To overcome this issue, the scientists will exploit the activity of metabolite-reactive so-called unconventional T cells sensitive to a wide range of organic molecules, including small metabolites, drugs, and drug-like molecules. These metabolite-specific lymphocytes are present in all individuals and scientists want to learn how to manipulate their activity to fight cancer. “We know that upon chemotherapeutic treatment tumor cells change their metabolism to adapt and survive. We hypothesize that such adaptation is forcing tumors to accumulate specific metabolites that can be recognized by metabolite-sensitive T cells. In our study, we want to find out pathways producing these molecules – we call antigens – and drugs that enhance their accumulation in tumors resulting in better immune recognition. We will then use these drugs to isolate and characterize metabolite-sensitive T cells and test their potential as immunotherapy,” explains Artem Kalinichenko.
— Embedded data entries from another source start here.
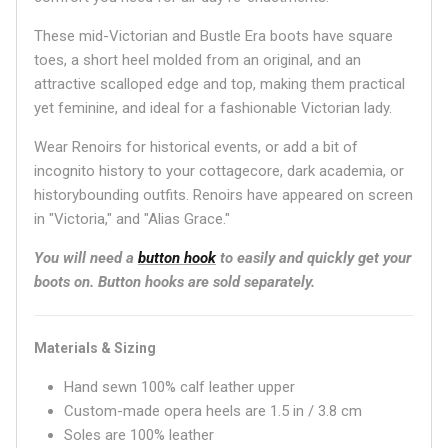
These mid-Victorian
and Bustle Era boots have square
toes, a short heel molded from an original, and an
attractive scalloped edge and top, making them practical
yet feminine, and ideal for a fashionable Victorian lady.
Wear Renoirs for historical events, or add a bit of
incognito history to your cottagecore, dark academia, or
historybounding outfits. Renoirs have appeared on screen
in "Victoria," and "Alias Grace."
You will need a
button hook
to easily and quickly get your
boots on.
Button hooks are sold separately.
Materials & Sizing
Hand sewn 100% calf leather upper
Custom-made opera heels are 1.5 in / 3.8 cm
Soles are 100% leather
“Targeting tumor metabolism with unconventional T cells might bring multiple opportunities and benefits, especially for pediatric oncology. Low immunogenicity of pediatric tumors to the conventional, peptide-specific T cells is one of the main problems for oncologists. Bypassing it by learning how to manipulate the activity of metabolite- and drug-specific T cells might help to improve the outcome of current treatments. The fact that many tumors regardless of their origin rely on common metabolic pathways for their survival provides us with a unique opportunity to develop a common treatment equally efficient in the different types of cancer,” highlights Kaan Boztug.
“The main innovative idea for future clinical application is to combine cellular and chemotherapeutic approaches in one. Eventually, we want to find a drug or drug combination that would have a dual action. On one hand, be highly cytotoxic and kill the cancer cells, and on the other force tumor recognition and elimination by metabolite-specific T cells. We think that this will help to overcome drug resistance and prevent metastases,” says Artem Kalinichenko.